The Slow Accumulation Of Technology To Make Ultra-Fast Microscopic Movies

This is an image captured by CU-Boulder researchers using an ultrafast optical microscope shows clouds of electrons oscillating in gold material in space and time. The width of the image is 100 nanometers (about the size of a particle that will fit through a surgical mask), while the time between the top and bottom frame (10 fs, or femtoseconds) is less than 1 trillionth of a second. (Photo credit: University of Colorado)

The modern era is, as you probably know, a pretty amazing time to be alive and working in science. It’s not just the super-exotic stories likedetecting gravitational waves that move matter less than the width of a proton, either, but things that are fairly commonplace. It’s now a fairly routine matter to make pictures of materials with a resolution comparable to the size of an atom– the small college where I teach has a couple of different microscopes that can do it. If you have any sense of history of science, that’s absolutely astounding– only a little over a hundred years ago, there was still some debate as to whether atoms were real physical objects or just a calculational tool, and I recall reading (slightly outdated) science books as a kid that confidently asserted the impossibility of taking pictures of a single atom. And now, it’s an undergrad lab.

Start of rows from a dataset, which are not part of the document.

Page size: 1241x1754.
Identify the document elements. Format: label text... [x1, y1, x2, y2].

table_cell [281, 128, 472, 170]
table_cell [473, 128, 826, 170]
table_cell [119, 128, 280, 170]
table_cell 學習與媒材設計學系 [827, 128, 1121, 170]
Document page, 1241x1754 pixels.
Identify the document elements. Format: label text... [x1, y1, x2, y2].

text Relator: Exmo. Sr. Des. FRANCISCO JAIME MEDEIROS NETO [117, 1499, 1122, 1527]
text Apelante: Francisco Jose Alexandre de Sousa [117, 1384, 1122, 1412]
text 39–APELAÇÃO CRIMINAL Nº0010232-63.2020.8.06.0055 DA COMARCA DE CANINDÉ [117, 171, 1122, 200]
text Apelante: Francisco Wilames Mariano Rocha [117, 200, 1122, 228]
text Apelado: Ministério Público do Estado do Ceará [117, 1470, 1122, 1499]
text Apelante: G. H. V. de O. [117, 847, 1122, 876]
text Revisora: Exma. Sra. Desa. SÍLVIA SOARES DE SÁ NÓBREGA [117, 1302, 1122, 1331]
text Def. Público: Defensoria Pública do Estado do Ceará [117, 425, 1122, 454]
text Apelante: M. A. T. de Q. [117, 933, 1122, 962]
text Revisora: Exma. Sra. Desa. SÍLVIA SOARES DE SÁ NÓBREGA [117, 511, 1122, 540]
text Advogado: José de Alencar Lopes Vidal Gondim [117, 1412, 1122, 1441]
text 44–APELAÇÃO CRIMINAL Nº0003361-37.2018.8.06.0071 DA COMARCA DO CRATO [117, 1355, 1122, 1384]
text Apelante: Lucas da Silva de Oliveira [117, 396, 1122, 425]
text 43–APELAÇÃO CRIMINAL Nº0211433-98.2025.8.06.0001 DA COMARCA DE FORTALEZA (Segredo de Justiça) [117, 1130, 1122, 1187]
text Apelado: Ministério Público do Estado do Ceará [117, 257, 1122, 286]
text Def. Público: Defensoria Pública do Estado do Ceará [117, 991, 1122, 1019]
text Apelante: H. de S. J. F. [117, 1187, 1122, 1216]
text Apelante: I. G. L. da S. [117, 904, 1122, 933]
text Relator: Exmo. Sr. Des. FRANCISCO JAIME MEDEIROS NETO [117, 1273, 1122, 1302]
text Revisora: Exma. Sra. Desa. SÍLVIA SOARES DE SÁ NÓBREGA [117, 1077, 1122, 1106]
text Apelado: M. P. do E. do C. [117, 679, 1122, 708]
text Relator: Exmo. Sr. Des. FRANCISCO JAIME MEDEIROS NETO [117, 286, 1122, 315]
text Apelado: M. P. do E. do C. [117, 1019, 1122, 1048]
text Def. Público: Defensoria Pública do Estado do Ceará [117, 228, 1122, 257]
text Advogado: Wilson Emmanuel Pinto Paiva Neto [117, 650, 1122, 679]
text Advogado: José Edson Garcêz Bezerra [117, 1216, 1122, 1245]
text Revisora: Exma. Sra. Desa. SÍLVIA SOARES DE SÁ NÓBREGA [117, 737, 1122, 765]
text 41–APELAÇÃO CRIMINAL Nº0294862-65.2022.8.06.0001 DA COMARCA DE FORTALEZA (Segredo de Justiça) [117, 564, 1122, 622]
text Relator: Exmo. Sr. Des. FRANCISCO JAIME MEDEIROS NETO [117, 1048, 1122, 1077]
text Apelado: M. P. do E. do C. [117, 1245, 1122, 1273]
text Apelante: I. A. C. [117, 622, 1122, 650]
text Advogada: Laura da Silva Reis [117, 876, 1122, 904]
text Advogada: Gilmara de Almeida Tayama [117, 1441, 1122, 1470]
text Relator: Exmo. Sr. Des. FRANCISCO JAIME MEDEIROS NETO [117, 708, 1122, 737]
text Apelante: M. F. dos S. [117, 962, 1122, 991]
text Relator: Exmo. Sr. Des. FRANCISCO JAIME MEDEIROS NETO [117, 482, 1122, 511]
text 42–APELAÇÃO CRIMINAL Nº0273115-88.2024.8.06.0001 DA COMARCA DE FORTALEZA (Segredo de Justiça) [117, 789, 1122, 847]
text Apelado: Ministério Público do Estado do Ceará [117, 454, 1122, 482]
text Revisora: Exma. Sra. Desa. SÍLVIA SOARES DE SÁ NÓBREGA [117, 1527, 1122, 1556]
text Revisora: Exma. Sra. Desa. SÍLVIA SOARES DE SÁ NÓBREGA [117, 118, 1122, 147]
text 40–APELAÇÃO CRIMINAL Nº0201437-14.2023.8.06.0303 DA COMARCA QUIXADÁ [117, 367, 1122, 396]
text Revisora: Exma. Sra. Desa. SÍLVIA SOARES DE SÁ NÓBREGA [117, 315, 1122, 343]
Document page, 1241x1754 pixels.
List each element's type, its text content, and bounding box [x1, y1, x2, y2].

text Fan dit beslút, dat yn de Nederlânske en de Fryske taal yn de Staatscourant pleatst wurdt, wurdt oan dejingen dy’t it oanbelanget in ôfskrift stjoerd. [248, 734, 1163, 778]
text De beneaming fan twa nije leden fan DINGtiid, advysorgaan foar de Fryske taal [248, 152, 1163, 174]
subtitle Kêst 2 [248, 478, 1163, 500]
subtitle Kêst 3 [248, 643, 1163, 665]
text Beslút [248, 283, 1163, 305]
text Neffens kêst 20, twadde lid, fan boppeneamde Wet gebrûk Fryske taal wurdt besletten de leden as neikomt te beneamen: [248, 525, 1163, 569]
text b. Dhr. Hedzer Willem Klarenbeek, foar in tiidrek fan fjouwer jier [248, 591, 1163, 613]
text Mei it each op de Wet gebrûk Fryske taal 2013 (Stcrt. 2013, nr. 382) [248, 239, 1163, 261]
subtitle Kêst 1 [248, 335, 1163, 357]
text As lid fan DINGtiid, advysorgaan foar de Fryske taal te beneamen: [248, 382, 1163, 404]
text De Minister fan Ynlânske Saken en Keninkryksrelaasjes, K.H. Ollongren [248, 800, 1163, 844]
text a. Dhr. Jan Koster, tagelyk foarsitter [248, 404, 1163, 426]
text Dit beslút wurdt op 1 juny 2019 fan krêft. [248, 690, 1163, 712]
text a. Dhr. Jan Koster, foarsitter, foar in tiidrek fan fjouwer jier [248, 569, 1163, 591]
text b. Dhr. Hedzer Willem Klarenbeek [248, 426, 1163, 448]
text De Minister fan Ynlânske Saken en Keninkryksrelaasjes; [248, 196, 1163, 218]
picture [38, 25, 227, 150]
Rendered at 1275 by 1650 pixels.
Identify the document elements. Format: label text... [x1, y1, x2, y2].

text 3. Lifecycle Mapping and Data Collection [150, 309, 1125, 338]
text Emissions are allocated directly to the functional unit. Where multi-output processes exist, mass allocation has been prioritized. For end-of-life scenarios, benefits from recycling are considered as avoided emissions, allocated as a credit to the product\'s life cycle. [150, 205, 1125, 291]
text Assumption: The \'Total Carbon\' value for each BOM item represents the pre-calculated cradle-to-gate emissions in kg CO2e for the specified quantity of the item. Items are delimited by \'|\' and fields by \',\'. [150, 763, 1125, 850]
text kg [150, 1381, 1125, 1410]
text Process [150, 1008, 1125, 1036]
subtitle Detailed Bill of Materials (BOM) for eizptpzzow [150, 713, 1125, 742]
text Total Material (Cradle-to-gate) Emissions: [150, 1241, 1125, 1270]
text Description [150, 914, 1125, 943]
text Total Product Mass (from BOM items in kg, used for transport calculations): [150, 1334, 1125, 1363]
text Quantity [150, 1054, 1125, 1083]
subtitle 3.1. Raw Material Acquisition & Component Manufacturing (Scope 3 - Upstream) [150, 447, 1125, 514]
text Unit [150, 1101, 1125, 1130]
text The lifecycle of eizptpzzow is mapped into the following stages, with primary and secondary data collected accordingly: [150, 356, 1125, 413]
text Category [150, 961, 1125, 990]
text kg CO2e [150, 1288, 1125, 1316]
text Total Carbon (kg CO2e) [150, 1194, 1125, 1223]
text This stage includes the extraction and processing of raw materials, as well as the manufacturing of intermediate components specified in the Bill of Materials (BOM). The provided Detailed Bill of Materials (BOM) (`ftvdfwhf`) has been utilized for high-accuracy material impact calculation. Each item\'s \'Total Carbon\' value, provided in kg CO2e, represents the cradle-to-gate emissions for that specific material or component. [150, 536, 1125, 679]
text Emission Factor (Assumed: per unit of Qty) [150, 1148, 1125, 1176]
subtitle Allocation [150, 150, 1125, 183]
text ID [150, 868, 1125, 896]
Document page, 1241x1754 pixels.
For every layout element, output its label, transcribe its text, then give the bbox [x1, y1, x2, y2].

Of course, these kinds of technologies don’t just appear out of nowhere. They’re not giant leaps, but an accumulation of tiny steps, putting together lots of other technologies that have built up over time. Last week, I got a press release about a new paper from thelab of Markus Raschke at the University of Colorado that makes a good jumping-off point to talk about this sort of process. It comes with the jargon-heavy title “Plasmonic nanofocused four-wave mixing for femtosecond near-field imaging” but the main result is very cool: they have demonstrated a laser-based “ microscope” that makes images with nanometer-scale resolution in space, and a “frame rate” of a few femtoseconds for tracking the motion of electrons in time.